Education and Training Requirements
A college degree is required for beginning positions in oceanography, so be sure to take four years of college preparatory courses while in high school. Science courses, including geology, biology, and chemistry, and math classes, such as algebra, trigonometry, and statistics, are especially important to take. Because your work will involve a great deal of research and documentation, take English classes to improve your research and communication skills. In addition, take computer science classes because you will be using computers throughout your professional life.
In college, a broad program covering the basic sciences with a major in physics, chemistry, biology, or geology is desirable. In addition, you should include courses in field research or laboratory work in oceanography where available. Graduate work in oceanography is required for most positions in research and teaching. More than 100 institutions offer programs in marine studies, and more than 35 universities have graduate programs leading to a doctoral degree in oceanography.

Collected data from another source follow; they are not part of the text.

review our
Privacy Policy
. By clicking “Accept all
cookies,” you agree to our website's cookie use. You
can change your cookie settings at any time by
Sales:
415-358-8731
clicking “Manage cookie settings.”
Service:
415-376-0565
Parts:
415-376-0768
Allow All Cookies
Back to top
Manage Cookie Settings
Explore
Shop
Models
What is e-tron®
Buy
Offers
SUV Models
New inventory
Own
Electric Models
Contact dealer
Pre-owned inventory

As a college student preparing for graduate work in oceanography, you should take mathematics through differential and integral calculus and at least one year each of chemistry and physics, biology or geology, and a modern foreign language.
Many oceanography students participate in internships or work as teaching assistants while in college to gain hands-on experience in the field.

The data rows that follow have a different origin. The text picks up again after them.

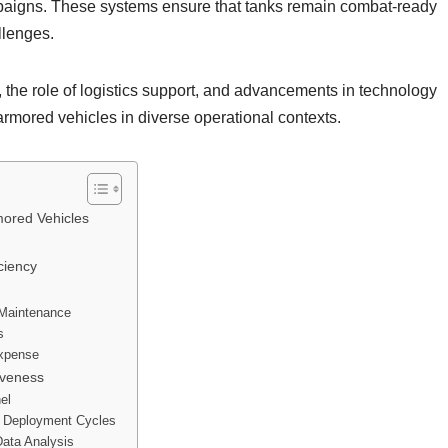
mpaigns. These systems ensure that tanks remain combat-ready
llenges.
the role of logistics support, and advancements in technology
f armored vehicles in diverse operational contexts.
ored Vehicles
ciency
 Maintenance
s
Expense
iveness
el
h Deployment Cycles
ata Analysis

Certification, Licensing, and Special Requirements
Certification or Licensing
Some states require geoscientists (a field that includes oceanographers) to be licensed if they provide services to the public. Requirements for licensing vary by state but usually include specific related education, experience, and passing an examination.
Experience, Skills, and Personality Traits
Those wishing to enter the field of oceanography should obtain as much experience as possible in college by participating in internships, volunteering, or working at a part-time job at a marine research organization or other employer of oceanographers.
Oceanographers should have a keen interest in the natural world in and around bodies of water. Skills in mathematics, computer science, physics, chemistry, biology, and the applications of scientific rules and methods to specific problems are also necessary. Essential personality traits in the successful oceanographer include attention to detail, ability to work independently, persistence in the face of obstacles, and willingness to take on responsibilities and challenges.